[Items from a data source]
━━━━━━━━━━━━━━━━━━━━━━━━━━━━━━

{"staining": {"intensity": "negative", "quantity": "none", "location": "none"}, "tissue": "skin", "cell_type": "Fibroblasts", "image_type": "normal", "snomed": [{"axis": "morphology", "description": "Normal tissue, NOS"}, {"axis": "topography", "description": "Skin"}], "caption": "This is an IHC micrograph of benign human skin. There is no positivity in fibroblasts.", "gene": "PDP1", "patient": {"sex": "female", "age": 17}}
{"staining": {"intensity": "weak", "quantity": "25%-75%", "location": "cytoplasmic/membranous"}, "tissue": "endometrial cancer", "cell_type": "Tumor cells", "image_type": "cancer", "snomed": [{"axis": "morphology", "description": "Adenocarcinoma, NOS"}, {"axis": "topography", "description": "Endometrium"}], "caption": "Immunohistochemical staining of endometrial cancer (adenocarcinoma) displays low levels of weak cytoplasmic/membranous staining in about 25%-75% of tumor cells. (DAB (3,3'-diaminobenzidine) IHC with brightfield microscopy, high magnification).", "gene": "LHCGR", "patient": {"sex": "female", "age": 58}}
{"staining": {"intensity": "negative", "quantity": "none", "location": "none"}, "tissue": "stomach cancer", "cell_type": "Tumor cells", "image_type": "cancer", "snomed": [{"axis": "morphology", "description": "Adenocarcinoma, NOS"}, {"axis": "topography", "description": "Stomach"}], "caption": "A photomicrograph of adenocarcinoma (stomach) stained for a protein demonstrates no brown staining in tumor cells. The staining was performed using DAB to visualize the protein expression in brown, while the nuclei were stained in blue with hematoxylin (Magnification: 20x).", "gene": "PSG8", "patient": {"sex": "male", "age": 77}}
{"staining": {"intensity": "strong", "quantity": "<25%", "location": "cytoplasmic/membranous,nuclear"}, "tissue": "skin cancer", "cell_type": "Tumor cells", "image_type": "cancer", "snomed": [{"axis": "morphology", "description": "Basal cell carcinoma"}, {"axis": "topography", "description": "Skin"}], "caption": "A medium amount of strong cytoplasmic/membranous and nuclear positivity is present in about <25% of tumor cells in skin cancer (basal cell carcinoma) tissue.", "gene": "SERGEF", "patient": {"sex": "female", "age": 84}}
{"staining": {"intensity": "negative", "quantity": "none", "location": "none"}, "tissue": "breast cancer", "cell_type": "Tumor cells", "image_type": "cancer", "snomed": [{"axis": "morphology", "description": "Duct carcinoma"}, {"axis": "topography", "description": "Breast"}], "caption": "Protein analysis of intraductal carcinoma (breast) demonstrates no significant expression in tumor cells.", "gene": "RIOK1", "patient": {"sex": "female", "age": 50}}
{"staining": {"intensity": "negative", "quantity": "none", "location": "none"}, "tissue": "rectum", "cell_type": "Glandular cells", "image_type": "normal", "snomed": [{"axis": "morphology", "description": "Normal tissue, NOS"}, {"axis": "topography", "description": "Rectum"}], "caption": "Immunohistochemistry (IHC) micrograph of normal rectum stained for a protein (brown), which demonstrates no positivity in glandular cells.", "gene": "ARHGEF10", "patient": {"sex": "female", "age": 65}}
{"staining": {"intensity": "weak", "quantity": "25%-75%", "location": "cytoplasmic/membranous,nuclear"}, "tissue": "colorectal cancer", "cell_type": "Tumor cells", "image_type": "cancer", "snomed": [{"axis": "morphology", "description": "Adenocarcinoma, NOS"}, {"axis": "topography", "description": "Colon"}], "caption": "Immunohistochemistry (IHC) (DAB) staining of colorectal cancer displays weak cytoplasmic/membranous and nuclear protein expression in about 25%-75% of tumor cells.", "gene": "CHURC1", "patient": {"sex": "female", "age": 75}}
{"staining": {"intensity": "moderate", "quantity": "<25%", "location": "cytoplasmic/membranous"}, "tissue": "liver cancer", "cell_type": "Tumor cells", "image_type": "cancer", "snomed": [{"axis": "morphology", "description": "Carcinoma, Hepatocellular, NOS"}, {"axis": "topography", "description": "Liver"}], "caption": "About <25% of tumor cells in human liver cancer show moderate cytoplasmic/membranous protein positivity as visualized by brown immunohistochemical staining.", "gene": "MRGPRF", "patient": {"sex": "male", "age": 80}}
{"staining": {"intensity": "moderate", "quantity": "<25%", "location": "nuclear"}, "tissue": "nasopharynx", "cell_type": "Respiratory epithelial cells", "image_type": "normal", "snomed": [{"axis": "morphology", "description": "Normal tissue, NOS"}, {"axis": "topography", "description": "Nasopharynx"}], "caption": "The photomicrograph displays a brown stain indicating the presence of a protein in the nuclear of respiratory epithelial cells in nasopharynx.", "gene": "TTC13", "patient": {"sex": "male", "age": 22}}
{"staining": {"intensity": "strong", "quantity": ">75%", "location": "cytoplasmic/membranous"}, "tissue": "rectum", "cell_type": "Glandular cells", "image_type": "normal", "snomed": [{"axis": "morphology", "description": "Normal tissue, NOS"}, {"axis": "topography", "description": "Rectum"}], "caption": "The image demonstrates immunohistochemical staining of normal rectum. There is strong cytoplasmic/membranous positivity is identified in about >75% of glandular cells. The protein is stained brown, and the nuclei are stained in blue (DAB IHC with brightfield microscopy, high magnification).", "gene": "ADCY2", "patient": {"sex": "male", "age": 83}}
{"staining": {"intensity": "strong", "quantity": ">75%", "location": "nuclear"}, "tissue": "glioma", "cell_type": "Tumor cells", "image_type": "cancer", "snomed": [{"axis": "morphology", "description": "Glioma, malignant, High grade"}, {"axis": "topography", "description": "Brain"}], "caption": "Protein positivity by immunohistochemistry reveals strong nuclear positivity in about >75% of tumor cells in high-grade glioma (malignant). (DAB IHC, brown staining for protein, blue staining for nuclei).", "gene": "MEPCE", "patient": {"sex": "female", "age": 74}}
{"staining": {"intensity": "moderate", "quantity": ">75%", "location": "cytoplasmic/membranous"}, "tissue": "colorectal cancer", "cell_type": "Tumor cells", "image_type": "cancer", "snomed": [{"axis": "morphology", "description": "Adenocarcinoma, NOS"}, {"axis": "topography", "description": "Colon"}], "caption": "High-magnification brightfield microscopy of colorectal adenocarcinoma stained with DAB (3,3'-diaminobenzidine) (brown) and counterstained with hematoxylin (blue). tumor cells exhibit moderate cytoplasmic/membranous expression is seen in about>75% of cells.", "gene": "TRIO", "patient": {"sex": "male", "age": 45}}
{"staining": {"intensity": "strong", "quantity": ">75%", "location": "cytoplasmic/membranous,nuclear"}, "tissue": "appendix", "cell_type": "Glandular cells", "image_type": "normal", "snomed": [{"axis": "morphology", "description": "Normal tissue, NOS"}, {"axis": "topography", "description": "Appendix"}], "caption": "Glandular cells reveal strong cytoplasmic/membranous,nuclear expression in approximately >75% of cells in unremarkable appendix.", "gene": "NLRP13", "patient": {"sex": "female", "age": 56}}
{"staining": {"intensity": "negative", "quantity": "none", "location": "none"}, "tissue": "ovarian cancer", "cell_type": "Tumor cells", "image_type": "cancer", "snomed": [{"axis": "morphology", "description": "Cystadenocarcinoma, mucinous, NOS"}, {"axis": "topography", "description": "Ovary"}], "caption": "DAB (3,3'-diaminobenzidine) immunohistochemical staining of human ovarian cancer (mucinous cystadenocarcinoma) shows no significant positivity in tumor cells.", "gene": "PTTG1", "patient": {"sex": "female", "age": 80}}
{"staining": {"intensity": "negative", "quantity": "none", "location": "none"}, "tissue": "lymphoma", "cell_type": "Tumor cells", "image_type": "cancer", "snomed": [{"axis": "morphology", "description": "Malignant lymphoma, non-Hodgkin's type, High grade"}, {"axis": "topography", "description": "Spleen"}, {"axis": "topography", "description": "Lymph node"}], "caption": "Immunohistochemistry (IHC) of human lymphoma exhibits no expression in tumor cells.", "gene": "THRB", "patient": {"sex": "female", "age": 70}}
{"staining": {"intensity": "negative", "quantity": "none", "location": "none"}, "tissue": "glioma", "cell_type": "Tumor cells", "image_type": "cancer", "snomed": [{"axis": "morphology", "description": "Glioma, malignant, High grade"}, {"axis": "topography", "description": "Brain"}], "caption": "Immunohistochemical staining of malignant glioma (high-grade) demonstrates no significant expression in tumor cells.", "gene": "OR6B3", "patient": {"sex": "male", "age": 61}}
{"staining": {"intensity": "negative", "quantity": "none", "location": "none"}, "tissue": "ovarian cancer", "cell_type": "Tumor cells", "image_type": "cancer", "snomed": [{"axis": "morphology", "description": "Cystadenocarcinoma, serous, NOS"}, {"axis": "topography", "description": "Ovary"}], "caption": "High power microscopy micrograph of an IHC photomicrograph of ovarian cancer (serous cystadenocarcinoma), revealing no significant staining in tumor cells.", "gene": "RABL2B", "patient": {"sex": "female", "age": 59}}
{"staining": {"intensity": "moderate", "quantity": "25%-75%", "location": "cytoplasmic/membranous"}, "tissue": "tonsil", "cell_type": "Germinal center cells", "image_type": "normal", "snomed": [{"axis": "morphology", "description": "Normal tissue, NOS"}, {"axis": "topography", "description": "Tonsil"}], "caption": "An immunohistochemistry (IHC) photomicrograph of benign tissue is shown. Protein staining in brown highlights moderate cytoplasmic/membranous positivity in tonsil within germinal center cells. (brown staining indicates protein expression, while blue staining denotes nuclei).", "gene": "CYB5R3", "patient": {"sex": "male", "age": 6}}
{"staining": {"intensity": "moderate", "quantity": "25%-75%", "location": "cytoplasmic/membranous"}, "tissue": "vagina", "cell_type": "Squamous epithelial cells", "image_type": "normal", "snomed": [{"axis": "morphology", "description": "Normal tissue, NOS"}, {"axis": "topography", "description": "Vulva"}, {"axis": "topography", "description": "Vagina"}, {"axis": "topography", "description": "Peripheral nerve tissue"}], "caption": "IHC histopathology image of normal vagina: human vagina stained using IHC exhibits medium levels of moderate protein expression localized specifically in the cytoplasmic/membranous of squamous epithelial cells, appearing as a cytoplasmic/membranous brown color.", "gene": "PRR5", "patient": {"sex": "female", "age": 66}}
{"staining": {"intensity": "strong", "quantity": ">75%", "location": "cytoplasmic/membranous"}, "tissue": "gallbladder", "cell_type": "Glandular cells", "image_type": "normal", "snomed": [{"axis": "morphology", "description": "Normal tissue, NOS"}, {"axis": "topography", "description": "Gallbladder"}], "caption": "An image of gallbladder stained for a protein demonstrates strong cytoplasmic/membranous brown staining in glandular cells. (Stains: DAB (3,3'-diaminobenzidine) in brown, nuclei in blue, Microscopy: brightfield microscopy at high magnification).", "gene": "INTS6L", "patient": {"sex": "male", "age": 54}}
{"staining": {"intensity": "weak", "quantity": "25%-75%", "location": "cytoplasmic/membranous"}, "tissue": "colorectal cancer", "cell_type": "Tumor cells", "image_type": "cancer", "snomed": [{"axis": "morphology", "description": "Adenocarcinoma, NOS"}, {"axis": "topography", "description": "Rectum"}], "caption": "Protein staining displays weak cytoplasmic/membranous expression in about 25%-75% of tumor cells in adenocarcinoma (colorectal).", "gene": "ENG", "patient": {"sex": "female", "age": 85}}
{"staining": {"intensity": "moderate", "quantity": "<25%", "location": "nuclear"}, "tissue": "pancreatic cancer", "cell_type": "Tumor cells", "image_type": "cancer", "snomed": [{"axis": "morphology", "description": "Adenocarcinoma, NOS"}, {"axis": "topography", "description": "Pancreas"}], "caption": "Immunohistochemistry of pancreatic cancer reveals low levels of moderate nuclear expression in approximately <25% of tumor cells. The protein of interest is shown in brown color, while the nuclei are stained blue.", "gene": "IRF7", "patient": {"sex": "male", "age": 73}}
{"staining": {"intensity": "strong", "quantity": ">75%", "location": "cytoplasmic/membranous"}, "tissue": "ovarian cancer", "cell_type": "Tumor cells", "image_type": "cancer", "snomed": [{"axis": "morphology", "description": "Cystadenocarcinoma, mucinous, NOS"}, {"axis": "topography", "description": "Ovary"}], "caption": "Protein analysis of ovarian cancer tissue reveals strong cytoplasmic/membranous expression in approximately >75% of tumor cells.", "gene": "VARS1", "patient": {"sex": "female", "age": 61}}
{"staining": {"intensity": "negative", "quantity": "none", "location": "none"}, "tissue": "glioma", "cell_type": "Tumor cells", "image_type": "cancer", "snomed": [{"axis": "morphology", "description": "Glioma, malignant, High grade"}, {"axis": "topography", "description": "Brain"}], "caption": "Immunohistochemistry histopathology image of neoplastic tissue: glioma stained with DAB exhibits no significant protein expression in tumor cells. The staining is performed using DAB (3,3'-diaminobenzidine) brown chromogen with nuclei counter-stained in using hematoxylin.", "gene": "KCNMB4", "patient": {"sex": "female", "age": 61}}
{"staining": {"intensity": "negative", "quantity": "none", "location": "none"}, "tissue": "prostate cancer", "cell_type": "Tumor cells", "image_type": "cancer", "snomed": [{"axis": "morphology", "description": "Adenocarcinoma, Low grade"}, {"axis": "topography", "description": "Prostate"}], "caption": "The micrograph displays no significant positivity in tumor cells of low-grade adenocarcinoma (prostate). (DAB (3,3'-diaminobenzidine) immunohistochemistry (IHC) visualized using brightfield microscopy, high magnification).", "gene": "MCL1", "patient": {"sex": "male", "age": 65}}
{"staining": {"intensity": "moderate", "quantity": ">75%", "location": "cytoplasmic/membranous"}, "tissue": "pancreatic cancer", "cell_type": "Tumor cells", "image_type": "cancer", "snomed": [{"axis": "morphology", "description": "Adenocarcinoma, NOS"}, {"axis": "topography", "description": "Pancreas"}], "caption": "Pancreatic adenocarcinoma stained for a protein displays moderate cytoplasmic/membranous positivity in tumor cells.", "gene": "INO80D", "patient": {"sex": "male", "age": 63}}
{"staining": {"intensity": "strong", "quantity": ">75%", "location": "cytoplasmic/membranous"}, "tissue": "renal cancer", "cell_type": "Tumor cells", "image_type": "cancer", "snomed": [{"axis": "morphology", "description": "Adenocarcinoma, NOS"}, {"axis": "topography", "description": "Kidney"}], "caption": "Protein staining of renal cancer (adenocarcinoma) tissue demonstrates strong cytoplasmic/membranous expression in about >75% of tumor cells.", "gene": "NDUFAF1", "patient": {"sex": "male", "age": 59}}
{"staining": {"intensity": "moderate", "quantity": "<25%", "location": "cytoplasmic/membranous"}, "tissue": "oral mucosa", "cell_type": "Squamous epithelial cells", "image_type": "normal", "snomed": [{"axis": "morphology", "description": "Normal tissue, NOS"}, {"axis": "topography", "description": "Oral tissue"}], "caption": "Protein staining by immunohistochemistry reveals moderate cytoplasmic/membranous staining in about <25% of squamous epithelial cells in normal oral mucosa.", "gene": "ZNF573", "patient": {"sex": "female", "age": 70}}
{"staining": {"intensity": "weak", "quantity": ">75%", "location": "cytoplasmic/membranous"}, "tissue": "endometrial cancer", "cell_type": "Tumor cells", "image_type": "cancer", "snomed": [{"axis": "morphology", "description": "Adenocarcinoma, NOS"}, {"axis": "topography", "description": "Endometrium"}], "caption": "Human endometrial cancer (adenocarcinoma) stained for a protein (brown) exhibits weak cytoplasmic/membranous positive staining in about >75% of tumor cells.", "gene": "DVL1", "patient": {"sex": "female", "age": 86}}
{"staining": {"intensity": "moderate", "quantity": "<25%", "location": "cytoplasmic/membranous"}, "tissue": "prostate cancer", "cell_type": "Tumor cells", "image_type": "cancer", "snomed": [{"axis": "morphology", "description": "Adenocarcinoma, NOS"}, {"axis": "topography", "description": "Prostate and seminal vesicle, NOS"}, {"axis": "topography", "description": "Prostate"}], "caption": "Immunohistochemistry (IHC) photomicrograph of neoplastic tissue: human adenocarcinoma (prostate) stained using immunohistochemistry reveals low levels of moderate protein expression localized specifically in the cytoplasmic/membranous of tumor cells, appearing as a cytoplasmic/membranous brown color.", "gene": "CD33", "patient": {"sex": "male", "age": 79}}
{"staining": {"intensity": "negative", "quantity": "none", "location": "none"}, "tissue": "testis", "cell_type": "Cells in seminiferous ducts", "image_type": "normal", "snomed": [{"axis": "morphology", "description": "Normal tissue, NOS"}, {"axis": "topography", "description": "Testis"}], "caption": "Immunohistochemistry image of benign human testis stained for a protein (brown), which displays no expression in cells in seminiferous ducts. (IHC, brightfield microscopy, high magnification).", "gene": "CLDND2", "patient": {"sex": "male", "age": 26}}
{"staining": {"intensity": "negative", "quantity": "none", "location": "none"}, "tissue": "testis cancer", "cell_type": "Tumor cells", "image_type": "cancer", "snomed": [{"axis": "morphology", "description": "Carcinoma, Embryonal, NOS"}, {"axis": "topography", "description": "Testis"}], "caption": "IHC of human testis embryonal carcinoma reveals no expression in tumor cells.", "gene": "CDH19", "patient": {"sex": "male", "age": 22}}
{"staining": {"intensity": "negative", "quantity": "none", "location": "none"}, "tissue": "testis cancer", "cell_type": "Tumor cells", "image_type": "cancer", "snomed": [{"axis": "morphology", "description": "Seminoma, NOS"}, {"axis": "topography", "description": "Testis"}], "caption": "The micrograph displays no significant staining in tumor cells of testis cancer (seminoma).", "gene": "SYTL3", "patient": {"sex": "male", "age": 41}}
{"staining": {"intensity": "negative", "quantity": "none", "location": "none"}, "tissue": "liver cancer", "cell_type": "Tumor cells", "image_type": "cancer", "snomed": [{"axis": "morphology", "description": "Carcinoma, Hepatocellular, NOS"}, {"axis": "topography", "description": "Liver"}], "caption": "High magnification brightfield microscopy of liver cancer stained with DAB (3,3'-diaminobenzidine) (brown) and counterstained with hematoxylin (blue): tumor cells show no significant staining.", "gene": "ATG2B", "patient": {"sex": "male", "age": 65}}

━━━━━━━━━━━━━━━━━━━━━━━━━━━━━━

EXERCISE BRIEF -
Using the records above, restate word for word the lines from the one with "image demonstrates immunohistochemical" through the one with "positivity by immunohistochemistry", both included.

FINISHED EXERCISE -
{"staining": {"intensity": "strong", "quantity": ">75%", "location": "cytoplasmic/membranous"}, "tissue": "rectum", "cell_type": "Glandular cells", "image_type": "normal", "snomed": [{"axis": "morphology", "description": "Normal tissue, NOS"}, {"axis": "topography", "description": "Rectum"}], "caption": "The image demonstrates immunohistochemical staining of normal rectum. There is strong cytoplasmic/membranous positivity is identified in about >75% of glandular cells. The protein is stained brown, and the nuclei are stained in blue (DAB IHC with brightfield microscopy, high magnification).", "gene": "ADCY2", "patient": {"sex": "male", "age": 83}}
{"staining": {"intensity": "strong", "quantity": ">75%", "location": "nuclear"}, "tissue": "glioma", "cell_type": "Tumor cells", "image_type": "cancer", "snomed": [{"axis": "morphology", "description": "Glioma, malignant, High grade"}, {"axis": "topography", "description": "Brain"}], "caption": "Protein positivity by immunohistochemistry reveals strong nuclear positivity in about >75% of tumor cells in high-grade glioma (malignant). (DAB IHC, brown staining for protein, blue staining for nuclei).", "gene": "MEPCE", "patient": {"sex": "female", "age": 74}}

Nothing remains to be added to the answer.